ProfileThe world’s largest archipelagic state, Indonesia gained independence from the Dutch in 1945 but suffered repressive rule for 50-plus years. Free elections in 1999 made Indonesia the world’s third most populous democracy. It has embraced new freedoms and is focused on consolidating the political system, fighting poverty, improving education and defeating terrorism and corruption. It also faces big natural challenges including flooding, droughts, tsunamis and volcanoes.
Financial reforms in the early noughties resulted in low inflation, capital market development and a tighter tax and customs system. With natural resources including coal, gold, tin and copper, mining is a big industry, as are petroleum and natural gas extraction, rubber and textile production and agriculture. Despite recent robust results, overcomplex regulation, corruption and inadequate infrastructure are still holding the country back, while rising oil prices are putting pressure on the government’s fuel subsidy programme.
Indonesia’s diverse geography is reflected in its population – 40% Javanese, 15% Sundanese and the rest from its smaller islands. The country has the largest Muslim population in the world (86%). Bahasa Indonesia, a form of Malay, is the official language and English, Dutch, Javanese and indigenous dialects are also spoken. Just under half the population is urbanised, with 9.12m living in the capital, Jakarta. The World Bank reports that more than 32m live below the poverty line.

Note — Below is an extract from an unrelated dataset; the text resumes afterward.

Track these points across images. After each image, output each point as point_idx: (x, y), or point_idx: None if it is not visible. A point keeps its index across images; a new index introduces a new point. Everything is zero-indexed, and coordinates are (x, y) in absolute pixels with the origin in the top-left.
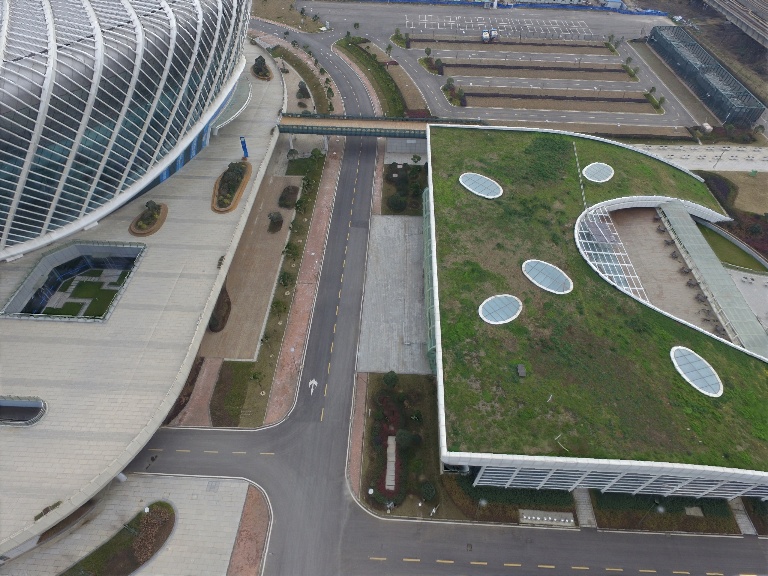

With a labour pool of 117.4m, Indonesia ranks fifth in the world in terms of available workforce. Dramatic economic growth at the end of the last century led to a big change for the largely agricultural working population. Now nearly half work in the services industry, 38.3% remain in agriculture (rice, cassava, cocoa, palm oil, coffee, beef and poultry) and 12.8% work in industry. Unemployment was a moderate 6.6% in 2011 but labour unrest due to low wages is an ongoing problem.
Despite stable finances, poor infrastructure has held back development in indonesia. In 2011, 15m households had no electricity and four out of the five international airports were functioning above capacity. But strong public finances mean the government can now invest in infrastructure – it aims to add 15,000MW of power generation and build 20,000km of roads by 2014. Invitations for foreign investment in power plants, steel factories, ports and mass transport systems should also bolster industry.
ICAEW has a Memorandum of Understanding (MoU) with the Indonesian Institute of Certified Public Accountants (IAPI) as part of its global strategy to work with national accounting bodies. The MoU, signed in July, sets out how ICAEW and IAPI will work together to share knowledge in areas such as IFRS and audit quality. They will also collaborate to advance the interests of their members and contribute to developing the profession across Southeast Asia.
Population: 248,216,193 (July 2011 est.)
Full name: Republic of Indonesia
GDP Per CaPita: $4,700 (2011 est.)
Exports: $208.9bn (2011 est.)
Imports: $172.1bn (2011 est.)
Echange rate: £1= 15,030.49Dr (Indonesian rupiah) (28 Aug 2012)
Indonesia was one of just three G20 countries, with India and China, to record economic growth in 2009, followed by 6.1% growth in 2010 and 6.4% in 2011. Fiscal conservatism has led to a sub-25% debt-to-GDP ratio and a fiscal deficit below 2%. Its credit rating was raised to investment grade in December 2011.